Aber am neoliberalen Kurs Europas ändert das alles nichts. Seit einiger Zeit weisen alle Signale in diese Richtung. Der im September veröffentlichte Arbeitsmarkt-Report plädierte für eine Flexibilisierung der europäischen Arbeitsmärkte und für Privatisierungen im Dienstleistungsbereich, wofür die nach dem bisherigen Binnenmarkt-Kommissar benannte “Bolkenstein-Richtlinie„ dann die EU-weiten Rahmenbedingungen liefern will. Erwartungsgemäß empfahl auch die zur Evaluierung des bisher mit der Lissabon-Strategie Erreichten eingesetzte Kok-Kommission den Ausverkauf von Wasser- und Stromversorgung sowie Telekommunikations- und Verkehrsangeboten. Nur durch Kraft-Anstrengungen wie diese könne Europa, dem es am “richtigen Klima für Unternehmer„ fehle, die hochgesteckten Ziele noch erreichen, konstatierte die Riege um den früheren holländischen Ministerpräsidenten Wim Kok. Über ihre Vorschläge zur Neuausrichtung des Lissabon-Projekts, das die bundesdeutsche Monopol-Kommission wegen ihres aggressiven Charakters als tief in “militärischen Denk-Tradition„ stehend geißelte, beraten die europäischen Ministerpräsidenten bei einem Treffen im März.

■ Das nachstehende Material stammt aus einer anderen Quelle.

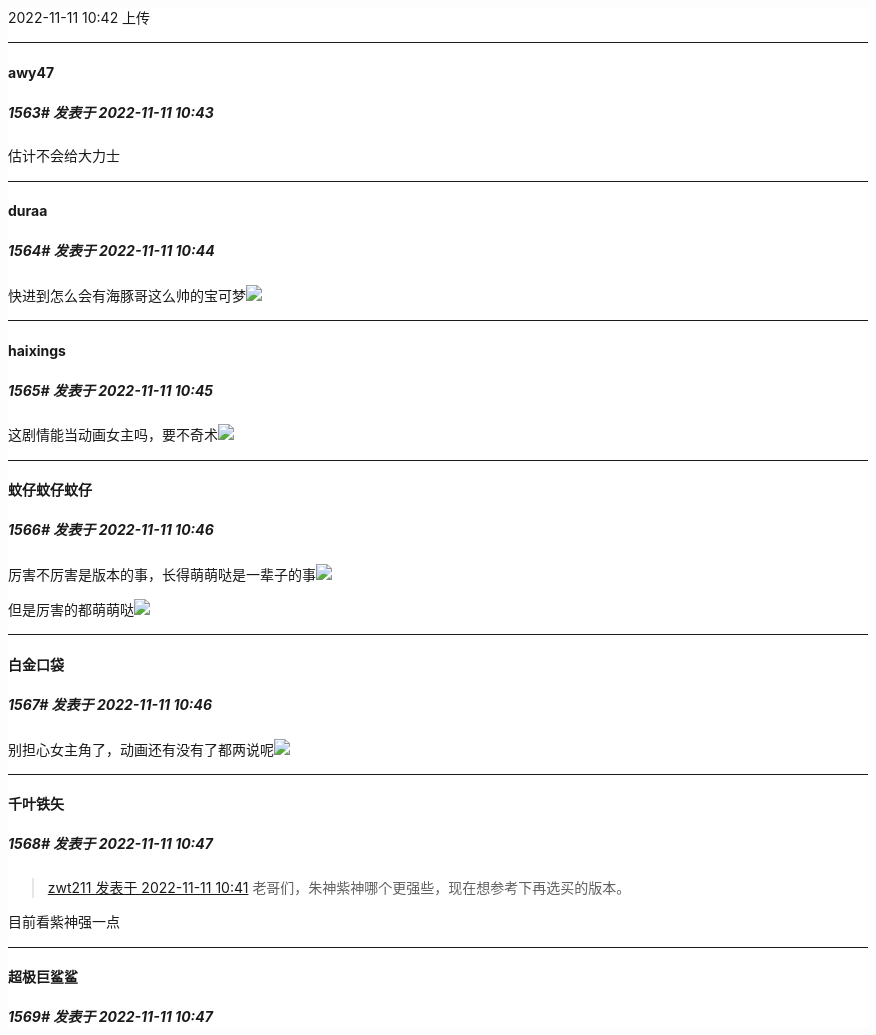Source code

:2022-11-11 10:42 上传

*****

####  awy47  
##### 1563#       发表于 2022-11-11 10:43

估计不会给大力士

*****

####  duraa  
##### 1564#       发表于 2022-11-11 10:44

快进到怎么会有海豚哥这么帅的宝可梦<img src="https://static.saraba1st.com/image/smiley/face2017/009.gif" referrerpolicy="no-referrer">

*****

####  haixings  
##### 1565#       发表于 2022-11-11 10:45

这剧情能当动画女主吗，要不奇术<img src="https://static.saraba1st.com/image/smiley/face2017/117.png" referrerpolicy="no-referrer">

*****

####  蚊仔蚊仔蚊仔  
##### 1566#       发表于 2022-11-11 10:46

厉害不厉害是版本的事，长得萌萌哒是一辈子的事<img src="https://static.saraba1st.com/image/smiley/face2017/138.png" referrerpolicy="no-referrer">

但是厉害的都萌萌哒<img src="https://static.saraba1st.com/image/smiley/face2017/138.png" referrerpolicy="no-referrer">

*****

####  白金口袋  
##### 1567#       发表于 2022-11-11 10:46

别担心女主角了，动画还有没有了都两说呢<img src="https://static.saraba1st.com/image/smiley/face2017/067.png" referrerpolicy="no-referrer">

*****

####  千叶铁矢  
##### 1568#       发表于 2022-11-11 10:47

<blockquote><a href="httphttps://bbs.saraba1st.com/2b/forum.php?mod=redirect&amp;goto=findpost&amp;pid=58383891&amp;ptid=2103700" target="_blank">zwt211 发表于 2022-11-11 10:41</a>
老哥们，朱神紫神哪个更强些，现在想参考下再选买的版本。</blockquote>
目前看紫神强一点

*****

####  超极巨鲨鲨  
##### 1569#       发表于 2022-11-11 10:47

Wegen dieses Fundamental-Ökonomismus‘ macht ATTAC die EU als treibende Kraft der neoliberalen Globalisierungsmaschinerie aus. Die französische Sektion des Netzwerkes hat deshalb gemeinsam mit CORPORATE WATCH, CEO, der COORDINATION GEGEN BAYER-GEFAHREN (CBG) und anderen Gruppen einen Offenen Brief an Kommissionspräsident Borroso geschrieben. Darin protestierten die Initiativen gegen die zunehmend industrie-freundliche Ausrichtung der EU-Politik und den wachsenden Einfluss der Lobby-Verbände von BAYER & Co. “Immer öfter setzen sich Partikular-Interessen einzelner Industrie-Zweige gegenüber dem Allgemeinwohl durch – dies ist mit demokratischen Prinzipien nicht zu vereinbaren. So wurde auf Druck der deutschen Chemie-Industrie die ursprünglich ambitionierte Reform der EU-Chemikalien-Gesetzgebung vollkommen verwässert„, kritisierte CBG-Geschäftsführer Philipp Mimkes in dem Schreiben. Der Offene Brief dürfte nicht die letzte Aktion gegen das “Europa der Konzerne“ gewesen sein.